Data shown:
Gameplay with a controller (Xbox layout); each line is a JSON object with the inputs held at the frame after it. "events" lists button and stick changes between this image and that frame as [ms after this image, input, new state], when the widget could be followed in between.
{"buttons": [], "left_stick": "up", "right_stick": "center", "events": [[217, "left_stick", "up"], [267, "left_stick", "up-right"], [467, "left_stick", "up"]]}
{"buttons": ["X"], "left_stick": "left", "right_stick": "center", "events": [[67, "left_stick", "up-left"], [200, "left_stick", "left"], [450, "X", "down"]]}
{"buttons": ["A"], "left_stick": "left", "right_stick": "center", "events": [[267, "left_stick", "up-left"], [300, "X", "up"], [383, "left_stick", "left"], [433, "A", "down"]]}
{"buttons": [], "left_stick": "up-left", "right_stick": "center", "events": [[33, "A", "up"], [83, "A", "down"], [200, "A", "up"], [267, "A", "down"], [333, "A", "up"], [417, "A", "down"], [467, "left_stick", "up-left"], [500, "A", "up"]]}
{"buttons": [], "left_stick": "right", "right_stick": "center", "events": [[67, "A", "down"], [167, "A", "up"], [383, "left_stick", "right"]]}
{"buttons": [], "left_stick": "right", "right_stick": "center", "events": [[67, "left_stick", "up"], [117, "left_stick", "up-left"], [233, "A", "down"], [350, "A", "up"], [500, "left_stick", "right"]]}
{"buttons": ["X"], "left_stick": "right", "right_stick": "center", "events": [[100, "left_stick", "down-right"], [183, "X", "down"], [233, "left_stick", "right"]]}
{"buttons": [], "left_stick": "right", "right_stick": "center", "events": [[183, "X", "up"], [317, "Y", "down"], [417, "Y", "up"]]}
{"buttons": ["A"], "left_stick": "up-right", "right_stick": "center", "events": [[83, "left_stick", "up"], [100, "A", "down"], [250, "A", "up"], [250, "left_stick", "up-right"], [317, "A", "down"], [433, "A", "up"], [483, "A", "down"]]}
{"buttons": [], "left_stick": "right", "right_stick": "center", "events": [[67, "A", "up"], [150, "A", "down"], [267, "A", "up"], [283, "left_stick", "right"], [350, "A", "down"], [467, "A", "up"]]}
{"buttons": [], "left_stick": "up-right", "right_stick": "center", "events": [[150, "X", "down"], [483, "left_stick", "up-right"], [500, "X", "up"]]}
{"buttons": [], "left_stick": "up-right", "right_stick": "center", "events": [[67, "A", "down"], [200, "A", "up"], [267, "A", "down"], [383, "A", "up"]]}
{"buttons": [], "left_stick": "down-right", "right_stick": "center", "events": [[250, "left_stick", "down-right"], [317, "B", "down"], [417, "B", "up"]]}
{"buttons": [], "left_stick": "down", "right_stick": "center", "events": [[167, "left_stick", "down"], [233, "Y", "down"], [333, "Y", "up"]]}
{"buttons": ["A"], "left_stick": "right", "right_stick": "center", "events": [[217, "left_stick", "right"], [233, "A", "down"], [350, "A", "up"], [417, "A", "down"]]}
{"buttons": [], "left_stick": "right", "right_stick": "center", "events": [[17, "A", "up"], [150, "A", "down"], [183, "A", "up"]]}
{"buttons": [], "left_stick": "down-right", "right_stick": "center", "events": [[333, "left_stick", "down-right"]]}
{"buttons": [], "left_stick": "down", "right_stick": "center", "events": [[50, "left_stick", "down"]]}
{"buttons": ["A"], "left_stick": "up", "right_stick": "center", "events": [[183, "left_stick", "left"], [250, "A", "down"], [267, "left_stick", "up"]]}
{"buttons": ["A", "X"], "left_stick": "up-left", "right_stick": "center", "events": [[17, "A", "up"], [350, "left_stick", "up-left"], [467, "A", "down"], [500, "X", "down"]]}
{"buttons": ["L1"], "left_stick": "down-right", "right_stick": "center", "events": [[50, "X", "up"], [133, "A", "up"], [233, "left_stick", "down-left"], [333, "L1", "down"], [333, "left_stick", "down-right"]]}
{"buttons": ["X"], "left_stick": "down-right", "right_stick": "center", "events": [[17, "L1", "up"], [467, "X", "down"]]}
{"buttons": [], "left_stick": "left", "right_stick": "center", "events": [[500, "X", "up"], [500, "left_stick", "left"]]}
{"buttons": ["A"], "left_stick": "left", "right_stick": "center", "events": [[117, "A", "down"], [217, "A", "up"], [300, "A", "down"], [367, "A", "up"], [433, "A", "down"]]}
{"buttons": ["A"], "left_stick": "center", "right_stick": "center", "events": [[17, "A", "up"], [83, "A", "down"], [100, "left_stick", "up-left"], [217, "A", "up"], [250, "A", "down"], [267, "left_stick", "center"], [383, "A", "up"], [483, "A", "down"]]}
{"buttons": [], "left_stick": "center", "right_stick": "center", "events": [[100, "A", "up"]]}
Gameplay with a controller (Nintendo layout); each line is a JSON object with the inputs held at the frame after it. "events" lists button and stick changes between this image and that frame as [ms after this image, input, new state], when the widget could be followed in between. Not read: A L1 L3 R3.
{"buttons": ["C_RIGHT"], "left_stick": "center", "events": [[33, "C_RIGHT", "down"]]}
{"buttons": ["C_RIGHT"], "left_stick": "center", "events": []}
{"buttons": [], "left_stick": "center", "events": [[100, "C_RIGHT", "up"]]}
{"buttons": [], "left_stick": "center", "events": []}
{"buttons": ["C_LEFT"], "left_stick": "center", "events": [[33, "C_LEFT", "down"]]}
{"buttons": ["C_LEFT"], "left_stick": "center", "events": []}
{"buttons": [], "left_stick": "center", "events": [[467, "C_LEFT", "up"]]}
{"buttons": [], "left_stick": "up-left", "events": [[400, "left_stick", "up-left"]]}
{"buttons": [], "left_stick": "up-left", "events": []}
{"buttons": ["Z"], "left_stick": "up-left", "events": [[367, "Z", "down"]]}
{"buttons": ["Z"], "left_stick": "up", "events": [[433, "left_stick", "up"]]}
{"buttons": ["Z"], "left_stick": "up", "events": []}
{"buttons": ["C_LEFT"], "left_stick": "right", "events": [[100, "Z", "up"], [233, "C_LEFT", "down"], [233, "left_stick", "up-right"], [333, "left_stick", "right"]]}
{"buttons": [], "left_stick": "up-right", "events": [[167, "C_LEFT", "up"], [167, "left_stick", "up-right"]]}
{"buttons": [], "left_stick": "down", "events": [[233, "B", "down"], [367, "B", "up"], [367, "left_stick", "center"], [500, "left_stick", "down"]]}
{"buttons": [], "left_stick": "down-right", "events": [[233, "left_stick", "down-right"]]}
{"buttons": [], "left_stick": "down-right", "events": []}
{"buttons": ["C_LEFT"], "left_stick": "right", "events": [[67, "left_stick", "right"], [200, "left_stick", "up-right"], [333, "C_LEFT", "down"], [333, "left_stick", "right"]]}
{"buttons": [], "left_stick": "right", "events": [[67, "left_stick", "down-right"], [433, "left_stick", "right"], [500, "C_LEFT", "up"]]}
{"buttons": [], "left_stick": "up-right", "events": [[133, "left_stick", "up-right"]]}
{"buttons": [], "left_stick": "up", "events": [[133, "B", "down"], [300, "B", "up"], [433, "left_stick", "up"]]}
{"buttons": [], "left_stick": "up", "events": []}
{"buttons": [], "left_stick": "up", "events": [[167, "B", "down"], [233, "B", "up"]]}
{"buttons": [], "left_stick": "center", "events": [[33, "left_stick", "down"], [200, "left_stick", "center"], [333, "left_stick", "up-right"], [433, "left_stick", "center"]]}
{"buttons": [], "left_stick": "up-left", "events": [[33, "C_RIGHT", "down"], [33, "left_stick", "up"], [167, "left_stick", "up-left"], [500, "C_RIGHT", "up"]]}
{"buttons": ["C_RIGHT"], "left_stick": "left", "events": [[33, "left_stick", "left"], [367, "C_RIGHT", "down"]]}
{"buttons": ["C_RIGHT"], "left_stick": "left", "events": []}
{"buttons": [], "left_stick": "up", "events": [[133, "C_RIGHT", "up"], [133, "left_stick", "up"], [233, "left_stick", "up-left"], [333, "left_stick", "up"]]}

Aim of the exercise:
What is wanted is a copy of every line in the listing that includes the word "held".

Reply:
Gameplay with a controller (Xbox layout); each line is a JSON object with the inputs held at the frame after it. "events" lists button and stick changes between this image and that frame as [ms after this image, input, new state], when the widget could be followed in between.
Gameplay with a controller (Nintendo layout); each line is a JSON object with the inputs held at the frame after it. "events" lists button and stick changes between this image and that frame as [ms after this image, input, new state], when the widget could be followed in between. Not read: A L1 L3 R3.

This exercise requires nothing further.